If the renaissance was a rebirth of culture, you might think that the period before the renaissance was one of
gloom and darkness. Historians have shown that the Medieval Era did produce art, architecture, Languages
and economics that influenced Europe and provided the foundation for the renaissance.
1.2 The Reformation
In England there was an important change in religion and politics, also there were many wars
and battles in this period , the most eminent war called : wars of the roses , this name is used for the period
of fighting (1455 – 85) in England between the supporters of the two most powerful families in the country
at the time , the house of Lancaster whose symbol was a red rose and the house of York , whose symbol
was a white rose , the aim of each side was to make a member of their family the king of England. Each side
was successful at different times, and the wars only ended when Henry Tudor (House of Lancaster) defeated
Richard III (House of York) and became king. His marriage to Elizabeth of York united the two sides and
ended the fighting. Another battle in this period is the battle of Bosworth Field: it is the last battle in the
wars of the roses.

======

* Complete the following *
[a] According to the passage on the Renaissance and the Wars of the Roses, what was the symbol of the House of Lancaster?
[b] Copy everything in the passage from "If the renaissance" down to "for the renaissance.".

* Material supplied *
======

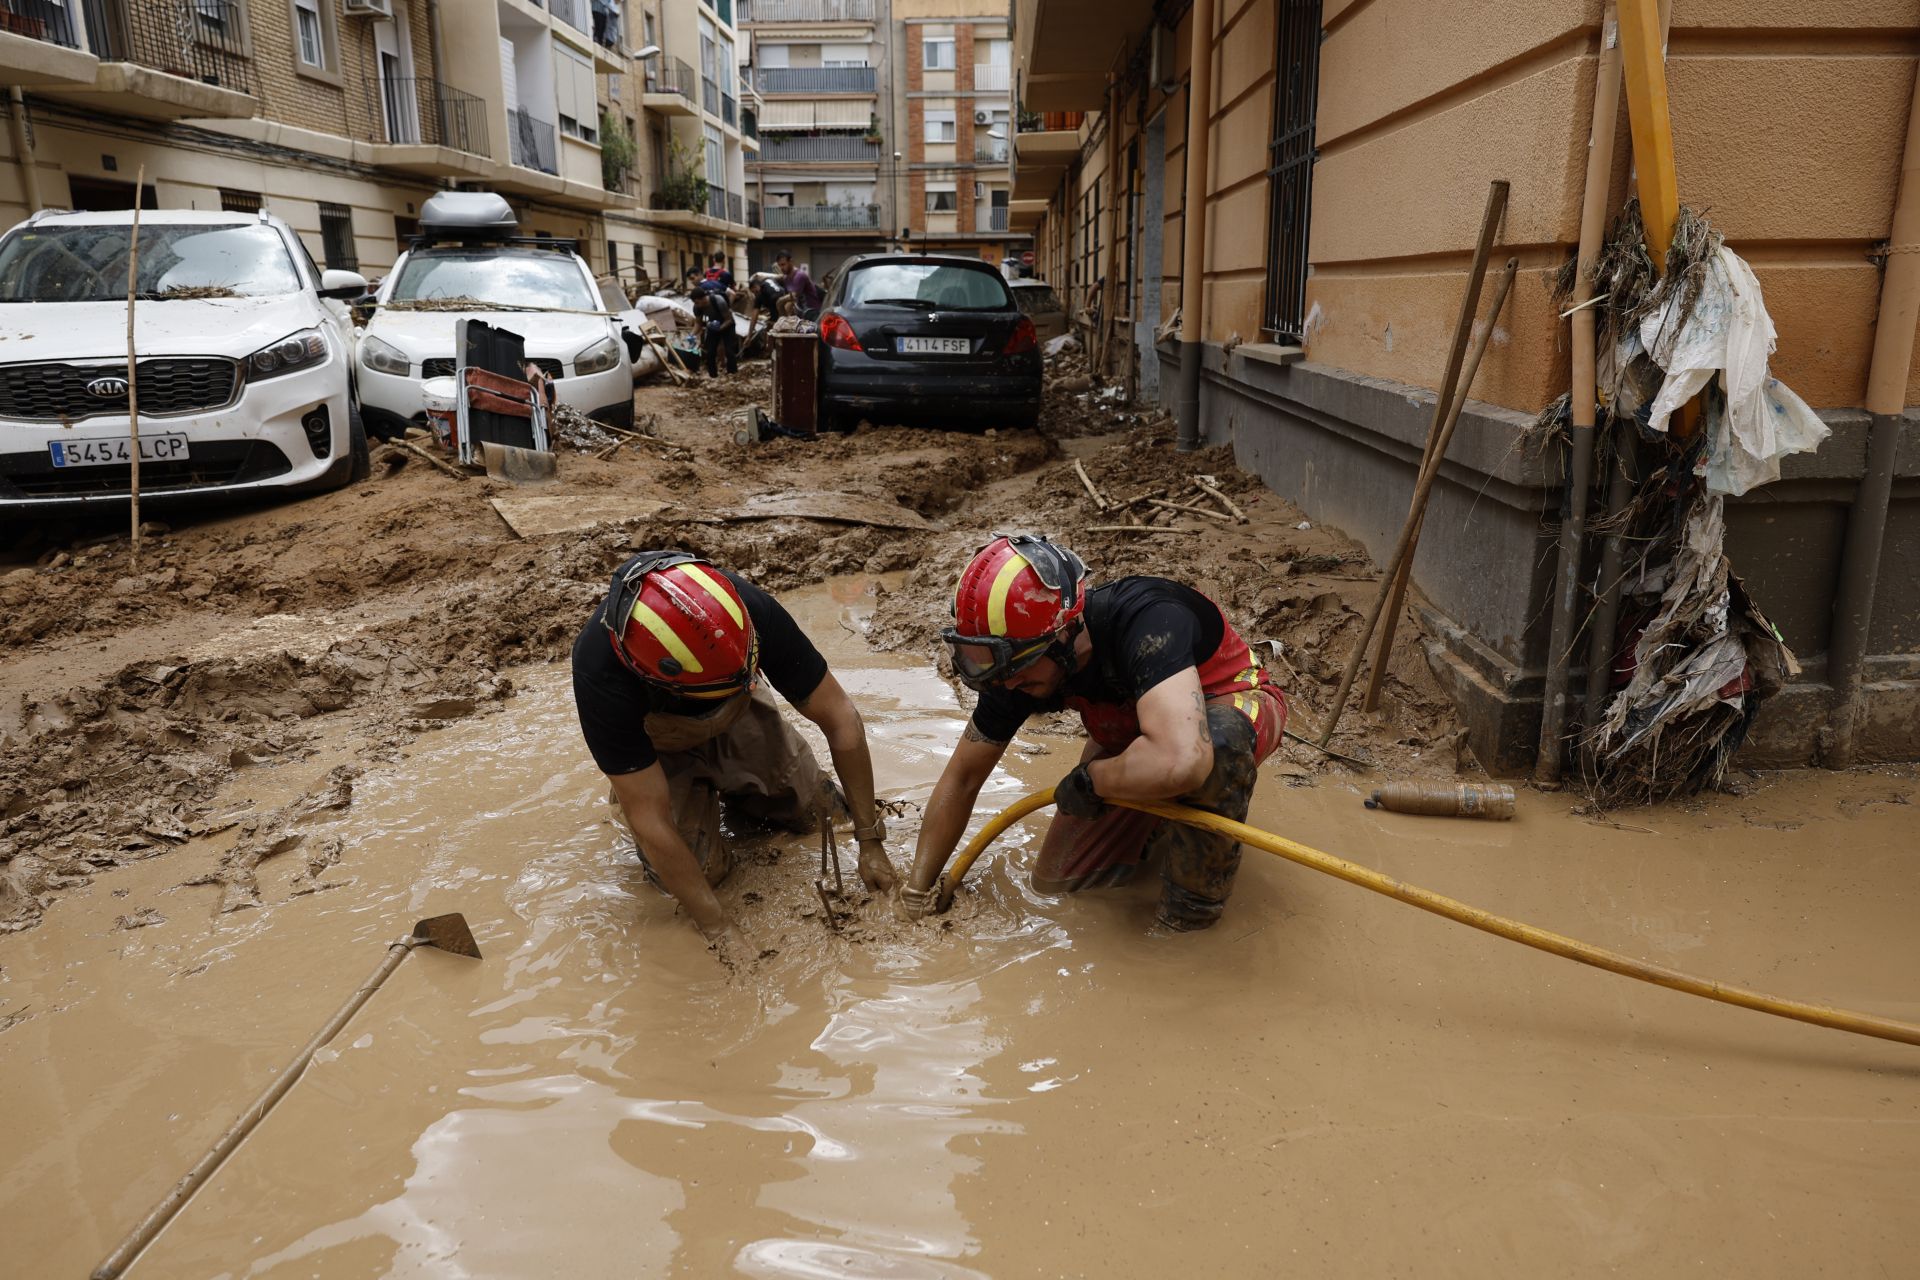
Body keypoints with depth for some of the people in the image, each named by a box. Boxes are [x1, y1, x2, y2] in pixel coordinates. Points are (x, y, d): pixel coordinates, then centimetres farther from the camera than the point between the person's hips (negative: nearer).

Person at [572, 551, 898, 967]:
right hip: (655, 742, -2)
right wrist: (720, 931, -31)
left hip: (735, 716, 2)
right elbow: (649, 820, -35)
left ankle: (728, 786, 25)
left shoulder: (750, 611, -38)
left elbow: (841, 719, -27)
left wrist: (870, 842, -24)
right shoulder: (600, 673, -42)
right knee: (701, 867, -15)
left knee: (812, 812, -1)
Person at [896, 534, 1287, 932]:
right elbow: (962, 777, -8)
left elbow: (1180, 761, -56)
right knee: (1054, 881, 2)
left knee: (1217, 739, -42)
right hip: (1126, 736, 6)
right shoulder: (1014, 660, -21)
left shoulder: (1146, 621, -41)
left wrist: (1087, 780, -36)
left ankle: (1189, 919, -18)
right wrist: (916, 892, -5)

======

* Solutions to the problems *
[a] A red rose.

[b]
If the renaissance was a rebirth of culture, you might think that the period before the renaissance was one of
gloom and darkness. Historians have shown that the Medieval Era did produce art, architecture, Languages
and economics that influenced Europe and provided the foundation for the renaissance.